- The Washington Times - Thursday, October 1, 2015

Four current and former members of the U.S. Army have been sentenced to prison for their part in a scheme that duped the military out of over $10 million by stealing gasoline and selling it on the black market.

U.S. District Court Judge Terrence W. Boyle ruled this week that the four men will spend an average of more than six years in prison apiece as a result of the scam they operated while on assignment in Kandahar, Afghanistan.

The four men acknowledged in a guilty plea to having submitted phony order forms for thousands of gallons of gasoline while assigned to the 3rd Special Forces Group Service Detachment, an Army unit that oversaw requests for fuel and other items.

In exchange for cash bribes, the individuals admitted to awarding all of the falsified requests to the same Afghan trucking company that then sold the fuel on the black market.

According to government investigators, the soldiers funneled the illicit funds back to the U.S. through wire transfers and at times smuggled the money home hidden within military gear and other personal items.

The scheme was started in 2011 and landed each defendant one count of conspiracy to commit offense against the United States and one count of bribery, according to the Justice Department.

The supposed ringleader of the operation, Jeffery B. Edmondson, 38, was labeled by investigators as the senior-most enlisted member of the unit and was sentenced Tuesday to eight years in prison. The harshest sentence was handed down to his co-conspirator, Christopher Ciampa, 32, who was ordered to spend a decade behind bars. Enmanual Lugo, 32, and Geoffrey Montague, 39, received four- and five-year sentences, respectively.

Edmondson and Ciampa told prosecutors that they used their portions of the proceeds to purchase automobiles, according to a post-sentencing announcement published by the government.

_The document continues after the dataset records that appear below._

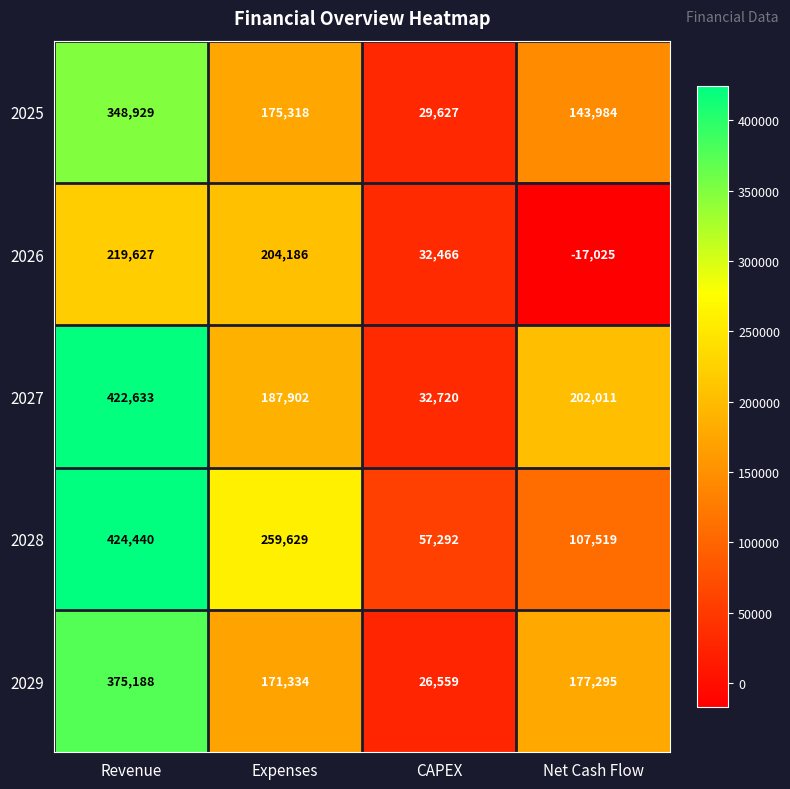

How many values in the 2027 series are below 202011?

2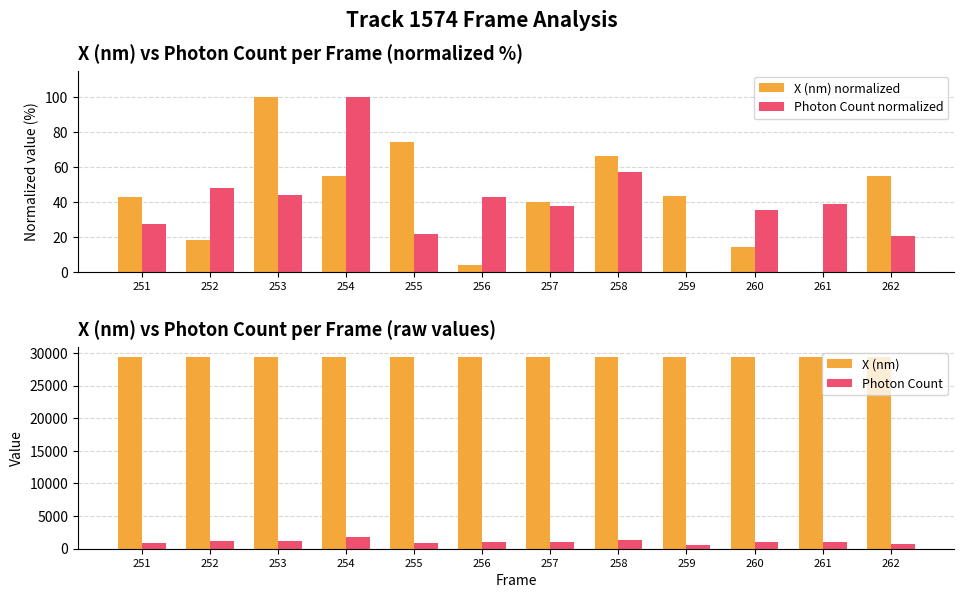

Reading left to right, list all the values displayed in this chart.

X (nm) normalized: 42.7	18.3	100.0	55.1	74.1	4.2	40.3	66.3	43.7	14.4	0.0	54.7
Photon Count normalized: 27.5	48.1	44.2	100.0	22.0	43.0	37.6	57.1	0.0	35.8	38.7	20.6
X (nm): 29408.8	29390.7	29451.3	29418.0	29432.1	29380.2	29407.0	29426.3	29409.5	29387.8	29377.1	29417.7
Photon Count: 883.4	1159.5	1107.2	1856.0	809.0	1090.9	1019.2	1280.5	514.1	994.5	1033.5	790.7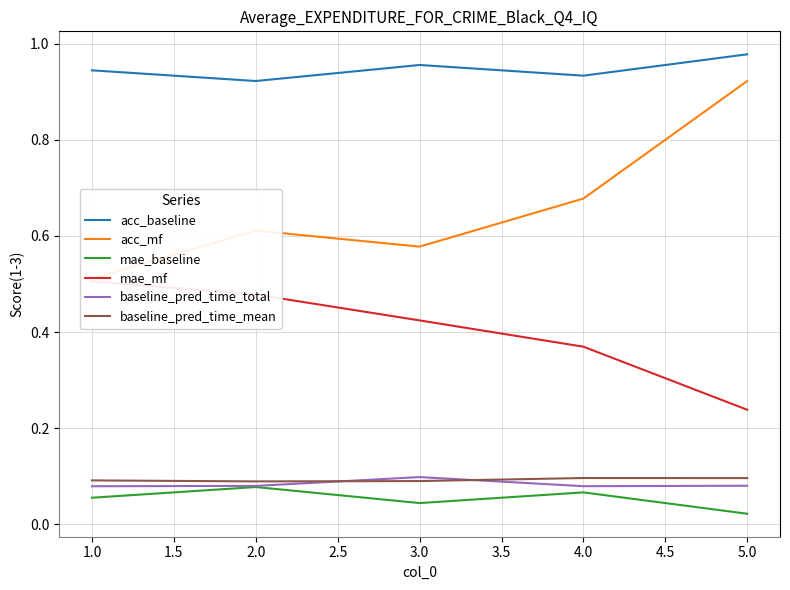

Which series has the largest total across all categories?

acc_baseline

“These men were trusted to provide their fellow soldiers with the resources needed to successfully complete our mission in Afghanistan. Instead, they chose to personally profit from selling stolen fuel valued at millions of dollars,” said John Strong, an FBI agent who investigated the case. “These federal sentences should reassure the public that the FBI and our law enforcement partners will not tolerate the theft of government resources intended to protect our servicemen and women overseas.”